Did you receive any grants or other funding for your applied learning experience? : 
Scholarship or Fellowship
How did you get involved in this applied learning experience and what did you hope to gain from it?: 

Starting sophomore year, I knew I wanted to get involved with research and begin enriching my experience at UNCW. I began reaching out to professors whose research interests sounded interesting to me and reflected where I may want to carry my own goals. I also took the HON 120: Survey of biological research to further explore some of the department's research sectors. Dr. White was one of the first professors I reached out to, and it turned out he and his graduate student at the time needed some help in the lab. Although I was hoping to get more experience working on a project of my own, I learned valuable lab skills during those couple of semesters. Around this time, my undergraduate career began to really take off - I started applying to internships and scholarship programs and began to advance in marine biology courses. Since the fall of 2016, I've been able to be part of several different lab teams, conduct two guided research projects, and even present my research at a couple of difference conferences. From that first step of helping in Dr. White's lab, I hoped to build my experience both in the lab and the field, and UNCW truly facilitated making it possible.  

What did you gain from this experience? What was challenging? What did you learn?: 

The past four years have been no easy feat for sure, but have certainly been worth it. I've learned a number of techinques, such as handling juvenile fishes, seining, quadrat analysis, maintaining a lab and numberous tanks, programming in R, and species identification, building on experiences and applying these techniques to various components of my undergraduate career. This field without a doubt requires dedication and hard work, as my 13 hour work days at the NOAA lab and hours of studying may express. In meeting success with these experiences, my confidence and abilities have grown immensely over the past few years and I am curious to see what comes next. 

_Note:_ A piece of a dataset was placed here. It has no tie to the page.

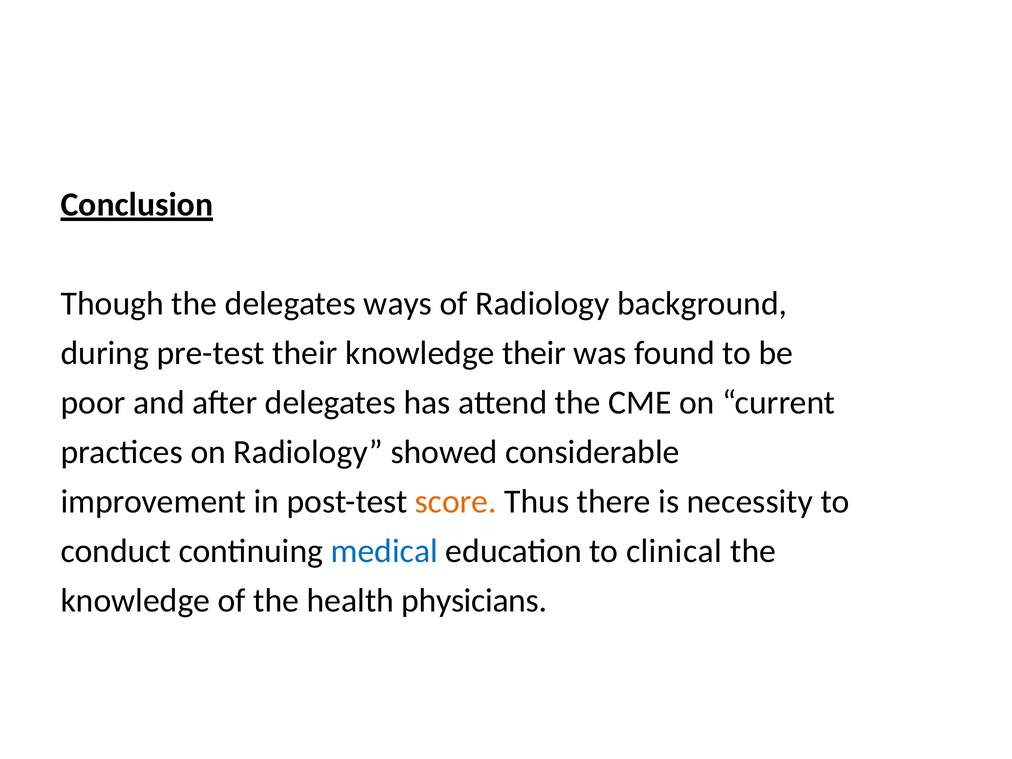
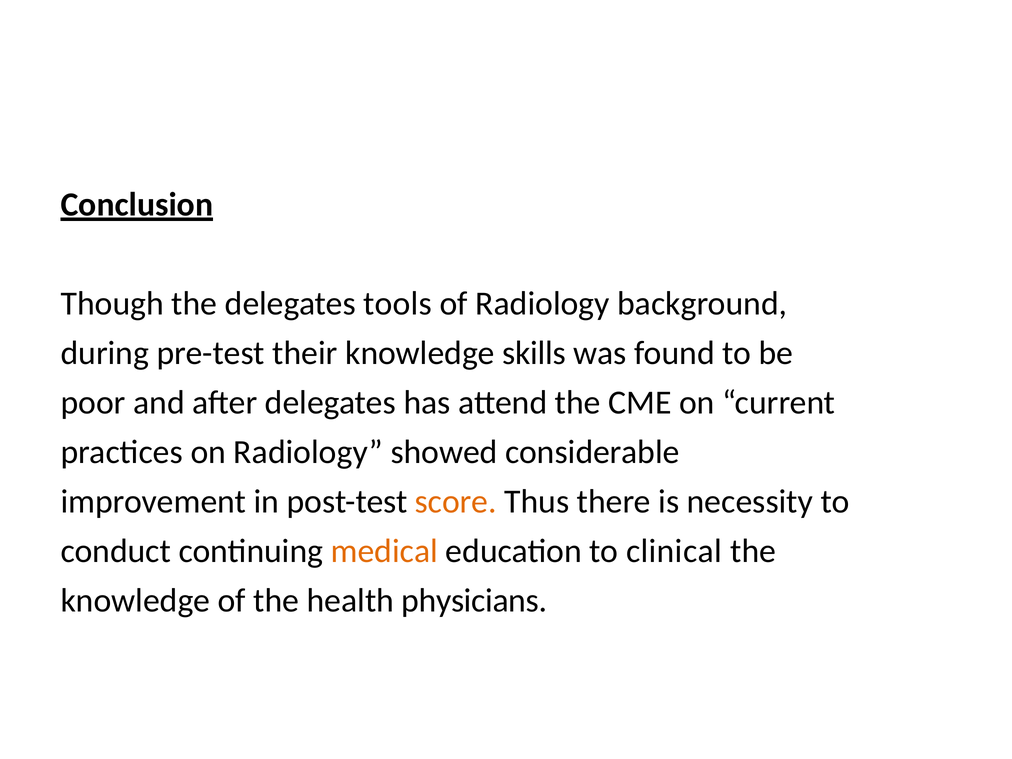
ways: ways -> tools
knowledge their: their -> skills
medical colour: blue -> orange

In what way will this experience make you a more viable candidate when you are seeking a job or applying for graduate study?: 

I now possess a rather well-rounded skill set within marine biology: experience with several laboratory procedures, collective data in the field, and an overall knowledge of marine ecosystems, organisms, and processes. Even more so, through my experiences I've learned how to work both independently and as a team, both of which are key components of success in science. I believe the opportunities I've had thus far at and through UNCW have shaped me to be a competitive candidate for positions in the field or a graduate program. At this time, however, I am not sure what my next steps will be or in which direction I wish to continue my work in marine biology, but when I figure it out I do not doubt my experiences will have prepared me well for it.